● AVAILABLE DATA:
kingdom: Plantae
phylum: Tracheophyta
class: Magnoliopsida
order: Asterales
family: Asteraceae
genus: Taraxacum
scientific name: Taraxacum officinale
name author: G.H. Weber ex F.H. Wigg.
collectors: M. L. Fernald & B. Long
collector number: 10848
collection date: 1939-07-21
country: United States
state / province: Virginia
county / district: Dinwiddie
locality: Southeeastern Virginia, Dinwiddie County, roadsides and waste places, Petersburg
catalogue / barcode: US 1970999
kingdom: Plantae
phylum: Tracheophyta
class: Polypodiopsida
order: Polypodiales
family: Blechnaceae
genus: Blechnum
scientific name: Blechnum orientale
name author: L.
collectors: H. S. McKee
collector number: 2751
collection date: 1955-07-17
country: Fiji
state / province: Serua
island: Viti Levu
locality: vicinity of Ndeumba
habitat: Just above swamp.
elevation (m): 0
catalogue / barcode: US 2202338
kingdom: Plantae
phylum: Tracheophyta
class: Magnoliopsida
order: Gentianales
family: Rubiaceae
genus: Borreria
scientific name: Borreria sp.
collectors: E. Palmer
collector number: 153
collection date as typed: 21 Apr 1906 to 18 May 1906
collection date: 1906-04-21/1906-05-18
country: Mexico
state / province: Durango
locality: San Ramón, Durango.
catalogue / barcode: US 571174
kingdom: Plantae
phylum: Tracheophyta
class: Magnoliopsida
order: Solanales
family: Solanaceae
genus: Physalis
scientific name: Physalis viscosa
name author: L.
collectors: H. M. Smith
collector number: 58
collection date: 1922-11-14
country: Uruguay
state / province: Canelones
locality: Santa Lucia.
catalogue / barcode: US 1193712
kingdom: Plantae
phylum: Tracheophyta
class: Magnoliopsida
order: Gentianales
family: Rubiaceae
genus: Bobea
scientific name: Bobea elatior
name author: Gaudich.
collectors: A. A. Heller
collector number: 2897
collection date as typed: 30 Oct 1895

● OBJECTIVE: Copy out all of the data above line for line, with no changes to any wording, spelling, or punctuation.

● OUTPUT:
kingdom: Plantae
phylum: Tracheophyta
class: Magnoliopsida
order: Asterales
family: Asteraceae
genus: Taraxacum
scientific name: Taraxacum officinale
name author: G.H. Weber ex F.H. Wigg.
collectors: M. L. Fernald & B. Long
collector number: 10848
collection date: 1939-07-21
country: United States
state / province: Virginia
county / district: Dinwiddie
locality: Southeeastern Virginia, Dinwiddie County, roadsides and waste places, Petersburg
catalogue / barcode: US 1970999
kingdom: Plantae
phylum: Tracheophyta
class: Polypodiopsida
order: Polypodiales
family: Blechnaceae
genus: Blechnum
scientific name: Blechnum orientale
name author: L.
collectors: H. S. McKee
collector number: 2751
collection date: 1955-07-17
country: Fiji
state / province: Serua
island: Viti Levu
locality: vicinity of Ndeumba
habitat: Just above swamp.
elevation (m): 0
catalogue / barcode: US 2202338
kingdom: Plantae
phylum: Tracheophyta
class: Magnoliopsida
order: Gentianales
family: Rubiaceae
genus: Borreria
scientific name: Borreria sp.
collectors: E. Palmer
collector number: 153
collection date as typed: 21 Apr 1906 to 18 May 1906
collection date: 1906-04-21/1906-05-18
country: Mexico
state / province: Durango
locality: San Ramón, Durango.
catalogue / barcode: US 571174
kingdom: Plantae
phylum: Tracheophyta
class: Magnoliopsida
order: Solanales
family: Solanaceae
genus: Physalis
scientific name: Physalis viscosa
name author: L.
collectors: H. M. Smith
collector number: 58
collection date: 1922-11-14
country: Uruguay
state / province: Canelones
locality: Santa Lucia.
catalogue / barcode: US 1193712
kingdom: Plantae
phylum: Tracheophyta
class: Magnoliopsida
order: Gentianales
family: Rubiaceae
genus: Bobea
scientific name: Bobea elatior
name author: Gaudich.
collectors: A. A. Heller
collector number: 2897
collection date as typed: 30 Oct 1895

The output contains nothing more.